BEGIN Data extracts

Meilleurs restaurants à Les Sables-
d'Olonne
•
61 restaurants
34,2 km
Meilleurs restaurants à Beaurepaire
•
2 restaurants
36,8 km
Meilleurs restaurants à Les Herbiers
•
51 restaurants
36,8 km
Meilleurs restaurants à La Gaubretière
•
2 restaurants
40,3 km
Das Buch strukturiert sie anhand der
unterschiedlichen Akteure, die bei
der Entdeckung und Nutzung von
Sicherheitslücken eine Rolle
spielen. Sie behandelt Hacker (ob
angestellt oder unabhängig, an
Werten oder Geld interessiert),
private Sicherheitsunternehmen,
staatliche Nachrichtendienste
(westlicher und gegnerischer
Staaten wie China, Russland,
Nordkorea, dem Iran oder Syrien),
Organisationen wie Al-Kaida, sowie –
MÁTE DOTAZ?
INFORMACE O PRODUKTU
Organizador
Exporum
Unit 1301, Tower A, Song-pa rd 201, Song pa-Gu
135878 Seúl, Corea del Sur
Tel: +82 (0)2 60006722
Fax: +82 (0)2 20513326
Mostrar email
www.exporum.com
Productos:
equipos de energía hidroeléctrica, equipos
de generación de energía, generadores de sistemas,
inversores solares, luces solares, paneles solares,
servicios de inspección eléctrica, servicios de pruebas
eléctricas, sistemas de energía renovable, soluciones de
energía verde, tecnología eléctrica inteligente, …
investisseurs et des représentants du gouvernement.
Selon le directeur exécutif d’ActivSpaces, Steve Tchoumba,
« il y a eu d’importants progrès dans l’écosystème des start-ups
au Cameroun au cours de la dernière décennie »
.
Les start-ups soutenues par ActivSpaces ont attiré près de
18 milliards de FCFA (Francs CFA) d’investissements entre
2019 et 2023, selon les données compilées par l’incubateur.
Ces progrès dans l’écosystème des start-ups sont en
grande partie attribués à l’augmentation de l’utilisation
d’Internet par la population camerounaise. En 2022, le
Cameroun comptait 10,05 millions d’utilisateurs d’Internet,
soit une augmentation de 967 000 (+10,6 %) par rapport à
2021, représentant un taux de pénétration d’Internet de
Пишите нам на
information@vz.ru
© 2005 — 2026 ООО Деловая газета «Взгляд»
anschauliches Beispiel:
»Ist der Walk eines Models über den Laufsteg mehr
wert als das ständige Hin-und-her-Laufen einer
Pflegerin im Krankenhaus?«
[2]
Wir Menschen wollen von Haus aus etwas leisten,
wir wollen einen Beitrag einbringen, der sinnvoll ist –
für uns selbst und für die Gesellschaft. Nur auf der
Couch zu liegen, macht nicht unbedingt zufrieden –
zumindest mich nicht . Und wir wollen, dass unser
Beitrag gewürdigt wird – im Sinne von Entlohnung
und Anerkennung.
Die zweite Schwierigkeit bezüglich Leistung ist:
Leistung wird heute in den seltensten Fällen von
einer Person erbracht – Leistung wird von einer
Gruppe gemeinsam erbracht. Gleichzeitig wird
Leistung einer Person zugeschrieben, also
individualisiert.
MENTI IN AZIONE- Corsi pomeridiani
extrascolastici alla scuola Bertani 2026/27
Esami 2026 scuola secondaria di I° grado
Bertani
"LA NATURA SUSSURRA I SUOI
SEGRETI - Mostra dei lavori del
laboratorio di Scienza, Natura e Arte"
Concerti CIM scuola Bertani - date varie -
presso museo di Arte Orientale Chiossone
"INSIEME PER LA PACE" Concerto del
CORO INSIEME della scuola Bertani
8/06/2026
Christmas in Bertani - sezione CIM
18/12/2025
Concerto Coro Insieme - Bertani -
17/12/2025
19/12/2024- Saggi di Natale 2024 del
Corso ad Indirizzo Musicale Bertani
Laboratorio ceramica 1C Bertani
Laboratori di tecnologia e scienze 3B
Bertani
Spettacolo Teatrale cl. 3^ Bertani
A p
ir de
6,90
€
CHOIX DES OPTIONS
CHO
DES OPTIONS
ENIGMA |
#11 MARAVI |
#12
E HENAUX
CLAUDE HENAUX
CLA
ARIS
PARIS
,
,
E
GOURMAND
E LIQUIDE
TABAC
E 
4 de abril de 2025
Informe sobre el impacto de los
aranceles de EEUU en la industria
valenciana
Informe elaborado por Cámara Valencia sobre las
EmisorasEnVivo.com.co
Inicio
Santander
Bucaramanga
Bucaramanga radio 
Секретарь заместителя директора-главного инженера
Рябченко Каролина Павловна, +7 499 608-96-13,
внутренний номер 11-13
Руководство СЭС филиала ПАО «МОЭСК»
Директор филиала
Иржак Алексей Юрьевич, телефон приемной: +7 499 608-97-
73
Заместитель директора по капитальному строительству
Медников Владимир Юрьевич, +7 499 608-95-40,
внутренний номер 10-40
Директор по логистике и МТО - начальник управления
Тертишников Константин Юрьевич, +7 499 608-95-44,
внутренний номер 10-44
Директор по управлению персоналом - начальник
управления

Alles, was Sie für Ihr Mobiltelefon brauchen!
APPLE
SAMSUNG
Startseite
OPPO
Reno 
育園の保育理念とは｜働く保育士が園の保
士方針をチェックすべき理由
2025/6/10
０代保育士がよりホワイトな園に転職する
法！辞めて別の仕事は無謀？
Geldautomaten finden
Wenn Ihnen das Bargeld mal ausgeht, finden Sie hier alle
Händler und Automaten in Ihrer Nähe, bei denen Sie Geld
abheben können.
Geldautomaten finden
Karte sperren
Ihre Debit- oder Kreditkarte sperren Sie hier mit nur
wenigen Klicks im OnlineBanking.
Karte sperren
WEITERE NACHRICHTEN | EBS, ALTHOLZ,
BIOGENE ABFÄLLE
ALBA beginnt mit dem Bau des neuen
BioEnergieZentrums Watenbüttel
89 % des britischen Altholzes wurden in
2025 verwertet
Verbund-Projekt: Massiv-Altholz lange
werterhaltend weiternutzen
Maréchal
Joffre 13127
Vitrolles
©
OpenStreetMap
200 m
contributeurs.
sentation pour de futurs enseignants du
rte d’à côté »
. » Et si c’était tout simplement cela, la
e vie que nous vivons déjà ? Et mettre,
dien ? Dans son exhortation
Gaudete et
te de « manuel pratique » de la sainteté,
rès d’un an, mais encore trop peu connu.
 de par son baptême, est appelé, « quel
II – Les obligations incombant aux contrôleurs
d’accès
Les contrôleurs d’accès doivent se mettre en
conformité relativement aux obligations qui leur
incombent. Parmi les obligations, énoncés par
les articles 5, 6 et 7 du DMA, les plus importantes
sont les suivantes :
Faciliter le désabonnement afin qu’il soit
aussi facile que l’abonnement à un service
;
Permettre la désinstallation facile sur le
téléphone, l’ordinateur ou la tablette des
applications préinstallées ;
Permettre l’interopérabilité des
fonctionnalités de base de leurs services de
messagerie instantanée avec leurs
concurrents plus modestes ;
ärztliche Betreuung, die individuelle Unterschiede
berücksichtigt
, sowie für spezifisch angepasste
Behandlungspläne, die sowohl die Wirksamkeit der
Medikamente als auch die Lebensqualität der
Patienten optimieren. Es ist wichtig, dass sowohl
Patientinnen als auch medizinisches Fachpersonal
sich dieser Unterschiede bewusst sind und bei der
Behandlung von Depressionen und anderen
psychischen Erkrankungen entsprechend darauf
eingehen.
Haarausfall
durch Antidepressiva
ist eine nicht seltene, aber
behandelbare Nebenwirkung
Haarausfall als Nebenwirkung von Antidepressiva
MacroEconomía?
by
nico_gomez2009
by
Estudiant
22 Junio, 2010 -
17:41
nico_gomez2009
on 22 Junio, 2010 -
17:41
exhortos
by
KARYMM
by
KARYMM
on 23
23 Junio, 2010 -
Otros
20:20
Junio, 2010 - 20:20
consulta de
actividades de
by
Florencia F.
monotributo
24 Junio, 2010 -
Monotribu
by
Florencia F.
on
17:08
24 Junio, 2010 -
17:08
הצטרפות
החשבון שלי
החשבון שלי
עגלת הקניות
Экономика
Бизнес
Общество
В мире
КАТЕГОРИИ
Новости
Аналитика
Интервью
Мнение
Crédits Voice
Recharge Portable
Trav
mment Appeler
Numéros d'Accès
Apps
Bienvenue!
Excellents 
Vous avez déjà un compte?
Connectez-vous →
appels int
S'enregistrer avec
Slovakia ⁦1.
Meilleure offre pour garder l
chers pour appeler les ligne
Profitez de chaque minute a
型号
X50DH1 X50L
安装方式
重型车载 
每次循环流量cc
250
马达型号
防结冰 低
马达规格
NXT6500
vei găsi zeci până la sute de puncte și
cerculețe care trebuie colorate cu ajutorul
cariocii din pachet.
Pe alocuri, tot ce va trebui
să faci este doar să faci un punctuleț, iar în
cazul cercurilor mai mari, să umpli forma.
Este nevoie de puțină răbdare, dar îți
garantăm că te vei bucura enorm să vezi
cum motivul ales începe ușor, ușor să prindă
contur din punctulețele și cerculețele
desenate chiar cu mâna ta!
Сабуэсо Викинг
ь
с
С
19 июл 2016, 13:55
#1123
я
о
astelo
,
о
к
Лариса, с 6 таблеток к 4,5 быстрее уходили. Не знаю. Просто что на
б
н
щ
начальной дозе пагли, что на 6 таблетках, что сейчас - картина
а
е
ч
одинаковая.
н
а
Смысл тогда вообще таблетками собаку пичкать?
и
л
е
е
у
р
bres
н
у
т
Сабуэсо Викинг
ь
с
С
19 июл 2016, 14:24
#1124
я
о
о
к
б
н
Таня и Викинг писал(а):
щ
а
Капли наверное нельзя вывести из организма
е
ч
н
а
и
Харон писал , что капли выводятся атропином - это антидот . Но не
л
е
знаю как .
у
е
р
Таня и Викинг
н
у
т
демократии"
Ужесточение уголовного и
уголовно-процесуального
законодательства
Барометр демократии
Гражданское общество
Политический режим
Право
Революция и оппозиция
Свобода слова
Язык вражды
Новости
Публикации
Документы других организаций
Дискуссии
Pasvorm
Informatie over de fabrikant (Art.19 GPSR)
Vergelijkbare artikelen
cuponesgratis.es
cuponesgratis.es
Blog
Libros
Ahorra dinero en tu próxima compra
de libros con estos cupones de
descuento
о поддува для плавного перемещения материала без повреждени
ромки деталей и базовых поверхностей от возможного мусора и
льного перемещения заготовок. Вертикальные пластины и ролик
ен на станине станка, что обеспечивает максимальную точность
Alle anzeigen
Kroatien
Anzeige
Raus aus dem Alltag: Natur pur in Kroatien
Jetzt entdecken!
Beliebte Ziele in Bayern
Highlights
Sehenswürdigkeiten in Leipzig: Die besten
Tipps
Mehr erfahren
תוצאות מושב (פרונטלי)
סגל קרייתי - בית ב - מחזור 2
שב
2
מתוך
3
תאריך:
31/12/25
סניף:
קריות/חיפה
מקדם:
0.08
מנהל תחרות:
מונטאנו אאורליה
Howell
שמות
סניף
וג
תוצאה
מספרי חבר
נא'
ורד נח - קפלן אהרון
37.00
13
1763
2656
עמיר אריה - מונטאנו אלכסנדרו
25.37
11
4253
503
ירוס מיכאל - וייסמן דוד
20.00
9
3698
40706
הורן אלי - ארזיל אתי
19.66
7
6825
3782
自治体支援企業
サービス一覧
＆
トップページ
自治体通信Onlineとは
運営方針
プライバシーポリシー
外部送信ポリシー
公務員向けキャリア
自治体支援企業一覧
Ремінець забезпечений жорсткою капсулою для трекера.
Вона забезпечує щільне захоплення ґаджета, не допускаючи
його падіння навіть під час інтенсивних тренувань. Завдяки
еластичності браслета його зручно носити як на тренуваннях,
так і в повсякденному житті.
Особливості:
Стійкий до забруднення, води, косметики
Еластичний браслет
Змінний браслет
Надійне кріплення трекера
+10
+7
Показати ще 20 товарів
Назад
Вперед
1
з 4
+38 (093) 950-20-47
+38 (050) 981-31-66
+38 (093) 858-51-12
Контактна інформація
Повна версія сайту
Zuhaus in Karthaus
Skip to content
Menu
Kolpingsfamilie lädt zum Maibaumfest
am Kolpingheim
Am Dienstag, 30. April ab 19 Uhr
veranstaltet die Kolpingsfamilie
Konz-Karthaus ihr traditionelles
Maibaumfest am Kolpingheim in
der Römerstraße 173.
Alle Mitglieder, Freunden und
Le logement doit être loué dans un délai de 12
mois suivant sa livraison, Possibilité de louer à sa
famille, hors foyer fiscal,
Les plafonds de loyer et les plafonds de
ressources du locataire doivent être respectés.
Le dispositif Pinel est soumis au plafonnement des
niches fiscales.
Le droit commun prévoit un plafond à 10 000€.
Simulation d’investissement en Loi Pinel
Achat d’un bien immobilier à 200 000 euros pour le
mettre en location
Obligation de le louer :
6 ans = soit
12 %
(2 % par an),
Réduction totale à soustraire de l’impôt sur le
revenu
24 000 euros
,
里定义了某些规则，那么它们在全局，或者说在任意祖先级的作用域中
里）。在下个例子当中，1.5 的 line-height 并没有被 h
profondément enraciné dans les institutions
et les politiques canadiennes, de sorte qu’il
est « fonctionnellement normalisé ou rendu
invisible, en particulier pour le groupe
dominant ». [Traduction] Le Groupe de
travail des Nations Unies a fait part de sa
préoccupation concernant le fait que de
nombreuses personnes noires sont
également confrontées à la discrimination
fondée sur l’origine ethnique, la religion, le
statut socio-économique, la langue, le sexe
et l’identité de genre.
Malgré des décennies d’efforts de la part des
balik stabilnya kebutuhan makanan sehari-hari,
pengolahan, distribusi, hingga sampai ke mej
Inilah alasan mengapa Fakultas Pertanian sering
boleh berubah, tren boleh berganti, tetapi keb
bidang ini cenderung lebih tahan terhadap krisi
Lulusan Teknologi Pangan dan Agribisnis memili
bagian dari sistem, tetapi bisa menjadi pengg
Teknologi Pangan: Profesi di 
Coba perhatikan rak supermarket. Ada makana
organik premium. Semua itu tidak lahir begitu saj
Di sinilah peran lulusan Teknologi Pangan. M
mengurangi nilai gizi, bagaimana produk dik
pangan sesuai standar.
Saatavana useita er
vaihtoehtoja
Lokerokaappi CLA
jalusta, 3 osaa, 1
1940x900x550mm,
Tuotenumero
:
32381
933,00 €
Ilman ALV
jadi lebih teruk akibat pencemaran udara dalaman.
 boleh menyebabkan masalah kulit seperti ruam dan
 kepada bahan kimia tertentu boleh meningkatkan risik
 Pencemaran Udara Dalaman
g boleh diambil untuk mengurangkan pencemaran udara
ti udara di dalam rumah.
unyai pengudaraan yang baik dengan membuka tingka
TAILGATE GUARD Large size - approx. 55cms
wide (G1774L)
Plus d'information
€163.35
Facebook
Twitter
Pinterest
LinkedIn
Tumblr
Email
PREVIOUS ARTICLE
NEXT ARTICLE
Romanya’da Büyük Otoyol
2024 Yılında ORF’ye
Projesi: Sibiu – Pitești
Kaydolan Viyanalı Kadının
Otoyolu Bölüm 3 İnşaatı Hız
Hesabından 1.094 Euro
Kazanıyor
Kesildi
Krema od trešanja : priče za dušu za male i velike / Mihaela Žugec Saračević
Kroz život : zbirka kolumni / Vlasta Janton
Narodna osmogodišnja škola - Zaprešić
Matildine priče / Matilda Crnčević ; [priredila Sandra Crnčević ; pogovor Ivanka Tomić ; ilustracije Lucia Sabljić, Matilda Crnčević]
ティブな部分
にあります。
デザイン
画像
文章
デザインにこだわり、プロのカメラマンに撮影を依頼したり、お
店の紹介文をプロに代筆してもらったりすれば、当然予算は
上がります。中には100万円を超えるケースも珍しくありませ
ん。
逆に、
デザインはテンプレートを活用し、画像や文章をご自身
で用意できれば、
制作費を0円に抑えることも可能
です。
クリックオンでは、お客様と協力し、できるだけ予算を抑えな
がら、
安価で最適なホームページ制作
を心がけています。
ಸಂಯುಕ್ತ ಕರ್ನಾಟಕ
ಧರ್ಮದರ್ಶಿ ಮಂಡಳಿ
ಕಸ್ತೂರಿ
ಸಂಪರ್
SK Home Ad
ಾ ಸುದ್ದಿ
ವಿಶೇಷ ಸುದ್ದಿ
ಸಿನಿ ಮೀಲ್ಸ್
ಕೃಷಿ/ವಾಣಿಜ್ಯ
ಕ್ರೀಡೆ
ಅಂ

END Data extracts

- [Prompt] Can you put the lines running from the start of the records through the line containing "angestellt oder unabhängig, an", that line included, into a JSON list of strings with one string per line and blank lines left out?

- [Problem solution]
[
  "Meilleurs restaurants à Les Sables-",
  "d'Olonne",
  "•",
  "61 restaurants",
  "34,2 km",
  "Meilleurs restaurants à Beaurepaire",
  "•",
  "2 restaurants",
  "36,8 km",
  "Meilleurs restaurants à Les Herbiers",
  "•",
  "51 restaurants",
  "36,8 km",
  "Meilleurs restaurants à La Gaubretière",
  "•",
  "2 restaurants",
  "40,3 km",
  "Das Buch strukturiert sie anhand der",
  "unterschiedlichen Akteure, die bei",
  "der Entdeckung und Nutzung von",
  "Sicherheitslücken eine Rolle",
  "spielen. Sie behandelt Hacker (ob",
  "angestellt oder unabhängig, an"
]